Mark
June 18, 2020, 4:44pm
1
I tried option number 2 but got the following error after the second line:
mt = mt.filter_rows(variants_to_include_set.contains(mt.locus))
TypeError: ‘SetExpression.contains’ expects ‘item’ to be the same type as its elements
set element type: ‘struct{locus: locus}’
type of arg ‘item’: ‘locus’
Any idea what I’m doing wrong?
Hey @Mark ,
Sorry you’re running into this problem.
This is because there is a difference between a struct containing a locus:
hl.struct(locus=hl.locus(...))
and a locus:
hl.locus(...)
You can fix this with:
mt = mt.filter_rows(variants_to_include_set.contains(hl.struct(locus=mt.locus)))
Alternatively, you can create a set that doesn’t have the unnecessary struct wrapper. Tim’s example in the other thread would look like this:
variants_to_include_set = hl.literal(set(variants_to_include.key.locus.collect()))
Mark
June 18, 2020, 6:04pm
3
Gotcha. Thanks!
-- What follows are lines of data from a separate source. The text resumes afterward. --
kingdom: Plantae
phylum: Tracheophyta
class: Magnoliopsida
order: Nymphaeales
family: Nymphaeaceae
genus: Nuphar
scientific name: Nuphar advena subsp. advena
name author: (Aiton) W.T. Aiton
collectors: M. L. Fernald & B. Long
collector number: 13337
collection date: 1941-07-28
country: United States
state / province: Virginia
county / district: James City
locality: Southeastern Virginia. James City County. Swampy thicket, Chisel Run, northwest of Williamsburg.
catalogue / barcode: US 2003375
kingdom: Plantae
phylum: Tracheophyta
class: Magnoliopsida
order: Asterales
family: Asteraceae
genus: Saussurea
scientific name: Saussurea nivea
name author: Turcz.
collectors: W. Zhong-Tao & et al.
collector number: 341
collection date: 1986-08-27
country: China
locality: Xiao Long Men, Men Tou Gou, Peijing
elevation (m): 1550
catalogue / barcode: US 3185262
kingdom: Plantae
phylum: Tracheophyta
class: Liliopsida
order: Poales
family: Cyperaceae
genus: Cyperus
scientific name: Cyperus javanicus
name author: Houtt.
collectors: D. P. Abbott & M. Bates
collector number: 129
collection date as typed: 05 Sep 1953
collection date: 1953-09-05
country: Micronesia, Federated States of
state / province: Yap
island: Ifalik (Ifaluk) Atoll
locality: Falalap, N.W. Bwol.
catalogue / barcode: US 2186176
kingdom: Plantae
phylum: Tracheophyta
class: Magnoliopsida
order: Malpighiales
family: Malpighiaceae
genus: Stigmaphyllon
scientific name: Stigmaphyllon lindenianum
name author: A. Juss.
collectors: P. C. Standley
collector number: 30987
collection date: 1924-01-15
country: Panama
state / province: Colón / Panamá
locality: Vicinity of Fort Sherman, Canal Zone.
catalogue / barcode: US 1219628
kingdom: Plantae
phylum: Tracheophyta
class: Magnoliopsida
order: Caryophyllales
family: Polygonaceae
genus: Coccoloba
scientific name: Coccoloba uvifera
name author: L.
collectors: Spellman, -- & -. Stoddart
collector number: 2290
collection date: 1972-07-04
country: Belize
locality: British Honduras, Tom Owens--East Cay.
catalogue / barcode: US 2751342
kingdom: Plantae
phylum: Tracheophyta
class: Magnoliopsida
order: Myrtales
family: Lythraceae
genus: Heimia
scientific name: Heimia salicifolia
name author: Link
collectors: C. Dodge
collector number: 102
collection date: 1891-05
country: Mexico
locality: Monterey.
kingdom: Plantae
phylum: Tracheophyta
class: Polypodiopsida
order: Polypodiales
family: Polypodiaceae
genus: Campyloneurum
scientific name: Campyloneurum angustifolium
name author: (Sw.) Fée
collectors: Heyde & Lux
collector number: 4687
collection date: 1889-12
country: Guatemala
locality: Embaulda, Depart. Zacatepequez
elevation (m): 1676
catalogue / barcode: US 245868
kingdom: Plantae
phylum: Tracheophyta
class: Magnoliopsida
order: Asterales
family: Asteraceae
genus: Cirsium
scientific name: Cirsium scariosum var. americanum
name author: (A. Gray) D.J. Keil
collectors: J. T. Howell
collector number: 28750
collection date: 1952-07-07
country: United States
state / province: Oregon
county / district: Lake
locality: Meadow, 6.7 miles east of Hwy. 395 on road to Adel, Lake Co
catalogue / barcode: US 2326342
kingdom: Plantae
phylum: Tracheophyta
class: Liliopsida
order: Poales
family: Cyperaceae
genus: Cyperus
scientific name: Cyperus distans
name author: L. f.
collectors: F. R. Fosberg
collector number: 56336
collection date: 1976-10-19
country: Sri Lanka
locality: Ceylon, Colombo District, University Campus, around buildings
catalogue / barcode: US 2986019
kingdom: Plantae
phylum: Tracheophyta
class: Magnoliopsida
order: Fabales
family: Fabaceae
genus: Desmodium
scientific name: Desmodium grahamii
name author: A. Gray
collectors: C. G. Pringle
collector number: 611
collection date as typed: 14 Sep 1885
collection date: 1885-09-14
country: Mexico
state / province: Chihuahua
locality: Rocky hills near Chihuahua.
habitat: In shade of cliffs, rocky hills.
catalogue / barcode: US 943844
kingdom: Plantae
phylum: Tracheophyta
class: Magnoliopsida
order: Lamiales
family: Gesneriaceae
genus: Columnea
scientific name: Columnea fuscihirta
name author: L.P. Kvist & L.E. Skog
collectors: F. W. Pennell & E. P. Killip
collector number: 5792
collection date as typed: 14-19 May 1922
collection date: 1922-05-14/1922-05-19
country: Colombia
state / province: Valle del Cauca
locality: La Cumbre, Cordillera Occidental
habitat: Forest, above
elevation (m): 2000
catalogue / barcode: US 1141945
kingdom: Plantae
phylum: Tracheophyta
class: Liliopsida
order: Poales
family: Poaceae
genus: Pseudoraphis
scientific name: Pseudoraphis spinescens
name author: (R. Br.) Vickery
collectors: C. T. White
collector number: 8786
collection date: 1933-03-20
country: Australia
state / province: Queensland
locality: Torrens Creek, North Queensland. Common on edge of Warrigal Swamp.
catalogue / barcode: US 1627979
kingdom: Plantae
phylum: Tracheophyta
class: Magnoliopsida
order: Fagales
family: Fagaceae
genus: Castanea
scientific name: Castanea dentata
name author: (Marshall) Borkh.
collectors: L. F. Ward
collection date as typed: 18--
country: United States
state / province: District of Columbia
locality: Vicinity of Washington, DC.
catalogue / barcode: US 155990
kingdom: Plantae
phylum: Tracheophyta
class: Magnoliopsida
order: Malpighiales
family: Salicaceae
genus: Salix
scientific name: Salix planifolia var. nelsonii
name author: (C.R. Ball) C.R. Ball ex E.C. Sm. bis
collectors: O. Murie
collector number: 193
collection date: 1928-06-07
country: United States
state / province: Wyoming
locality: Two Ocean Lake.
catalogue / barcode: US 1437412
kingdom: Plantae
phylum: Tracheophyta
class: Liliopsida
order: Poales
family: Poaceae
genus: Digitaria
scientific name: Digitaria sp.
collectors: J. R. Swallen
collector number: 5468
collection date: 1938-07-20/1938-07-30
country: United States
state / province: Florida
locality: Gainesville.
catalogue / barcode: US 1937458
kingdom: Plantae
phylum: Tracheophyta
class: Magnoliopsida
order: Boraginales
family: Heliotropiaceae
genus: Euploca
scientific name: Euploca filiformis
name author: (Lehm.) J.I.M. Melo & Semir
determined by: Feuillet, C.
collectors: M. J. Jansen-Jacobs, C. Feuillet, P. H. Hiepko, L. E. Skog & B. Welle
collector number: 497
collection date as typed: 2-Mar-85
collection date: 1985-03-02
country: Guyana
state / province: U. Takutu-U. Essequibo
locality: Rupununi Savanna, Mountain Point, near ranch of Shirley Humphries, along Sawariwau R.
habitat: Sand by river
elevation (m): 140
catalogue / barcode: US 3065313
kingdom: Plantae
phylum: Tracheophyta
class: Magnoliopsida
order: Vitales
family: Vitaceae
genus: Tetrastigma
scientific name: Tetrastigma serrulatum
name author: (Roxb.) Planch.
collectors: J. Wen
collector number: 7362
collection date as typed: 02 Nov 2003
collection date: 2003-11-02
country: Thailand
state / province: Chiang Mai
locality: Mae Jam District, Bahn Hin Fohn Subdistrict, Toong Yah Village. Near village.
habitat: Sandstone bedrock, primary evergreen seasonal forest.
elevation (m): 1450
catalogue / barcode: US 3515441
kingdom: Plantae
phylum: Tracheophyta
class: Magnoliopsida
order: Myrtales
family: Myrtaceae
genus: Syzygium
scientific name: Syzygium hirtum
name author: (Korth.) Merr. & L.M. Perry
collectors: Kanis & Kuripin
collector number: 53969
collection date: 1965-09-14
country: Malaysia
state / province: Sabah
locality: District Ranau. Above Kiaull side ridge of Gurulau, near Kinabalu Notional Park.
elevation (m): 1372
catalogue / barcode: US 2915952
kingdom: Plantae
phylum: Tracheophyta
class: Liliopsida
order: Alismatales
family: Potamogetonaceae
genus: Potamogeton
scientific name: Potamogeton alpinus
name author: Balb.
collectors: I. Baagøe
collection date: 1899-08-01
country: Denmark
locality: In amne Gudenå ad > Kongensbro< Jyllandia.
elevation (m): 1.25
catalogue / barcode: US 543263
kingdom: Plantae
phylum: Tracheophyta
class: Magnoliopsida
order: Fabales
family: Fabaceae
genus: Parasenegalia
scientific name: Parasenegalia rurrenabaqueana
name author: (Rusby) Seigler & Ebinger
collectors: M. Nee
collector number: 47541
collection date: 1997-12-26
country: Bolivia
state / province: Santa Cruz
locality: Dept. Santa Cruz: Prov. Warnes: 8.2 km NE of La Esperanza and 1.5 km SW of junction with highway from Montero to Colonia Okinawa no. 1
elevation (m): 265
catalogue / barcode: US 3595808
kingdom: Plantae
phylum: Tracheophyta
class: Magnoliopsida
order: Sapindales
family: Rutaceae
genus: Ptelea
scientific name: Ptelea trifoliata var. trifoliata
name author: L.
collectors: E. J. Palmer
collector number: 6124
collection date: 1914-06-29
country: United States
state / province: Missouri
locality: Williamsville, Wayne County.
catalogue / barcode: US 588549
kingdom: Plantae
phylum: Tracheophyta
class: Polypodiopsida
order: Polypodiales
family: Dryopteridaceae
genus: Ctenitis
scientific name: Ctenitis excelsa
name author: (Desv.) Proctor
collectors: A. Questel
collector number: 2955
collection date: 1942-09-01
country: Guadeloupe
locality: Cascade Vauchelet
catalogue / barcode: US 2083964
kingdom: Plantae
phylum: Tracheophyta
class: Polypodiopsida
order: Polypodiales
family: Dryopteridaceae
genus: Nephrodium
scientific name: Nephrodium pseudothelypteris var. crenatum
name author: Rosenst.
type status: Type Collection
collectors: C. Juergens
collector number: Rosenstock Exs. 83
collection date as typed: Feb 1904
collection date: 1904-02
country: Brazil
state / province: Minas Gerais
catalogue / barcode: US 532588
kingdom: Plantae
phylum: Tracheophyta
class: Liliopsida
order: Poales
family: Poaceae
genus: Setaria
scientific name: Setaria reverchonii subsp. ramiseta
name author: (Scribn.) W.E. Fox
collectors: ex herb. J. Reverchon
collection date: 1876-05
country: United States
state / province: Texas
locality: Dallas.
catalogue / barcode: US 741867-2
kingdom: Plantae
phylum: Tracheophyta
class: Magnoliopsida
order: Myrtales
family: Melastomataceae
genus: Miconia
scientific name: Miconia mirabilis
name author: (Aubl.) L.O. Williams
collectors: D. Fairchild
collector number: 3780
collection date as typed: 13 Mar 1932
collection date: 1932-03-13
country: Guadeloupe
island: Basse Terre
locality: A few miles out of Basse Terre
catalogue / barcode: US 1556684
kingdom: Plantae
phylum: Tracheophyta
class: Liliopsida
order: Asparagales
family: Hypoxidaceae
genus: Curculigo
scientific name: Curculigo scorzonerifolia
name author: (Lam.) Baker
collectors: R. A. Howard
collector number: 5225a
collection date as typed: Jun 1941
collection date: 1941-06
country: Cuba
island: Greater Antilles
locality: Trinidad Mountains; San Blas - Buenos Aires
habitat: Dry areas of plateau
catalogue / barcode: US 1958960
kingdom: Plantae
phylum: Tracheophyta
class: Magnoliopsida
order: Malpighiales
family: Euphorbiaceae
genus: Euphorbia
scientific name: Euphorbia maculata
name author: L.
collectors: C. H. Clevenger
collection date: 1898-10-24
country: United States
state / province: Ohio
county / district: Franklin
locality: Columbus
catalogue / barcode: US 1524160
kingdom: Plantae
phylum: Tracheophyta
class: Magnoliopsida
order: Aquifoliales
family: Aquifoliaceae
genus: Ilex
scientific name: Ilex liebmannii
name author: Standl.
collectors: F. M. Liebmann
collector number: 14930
I couldn’t figure out how to get rid of the structure wrapper.
For completeness, let me note that you can also fix the set itself.
Any set or array that contains structs can “project” one field of the struct like this:
variants_to_include_set = variants_to_include_set.locus
You could also use map
:
variants_to_include_set = variants_to_include_set.map(
lambda a_struct: a_struct.locus)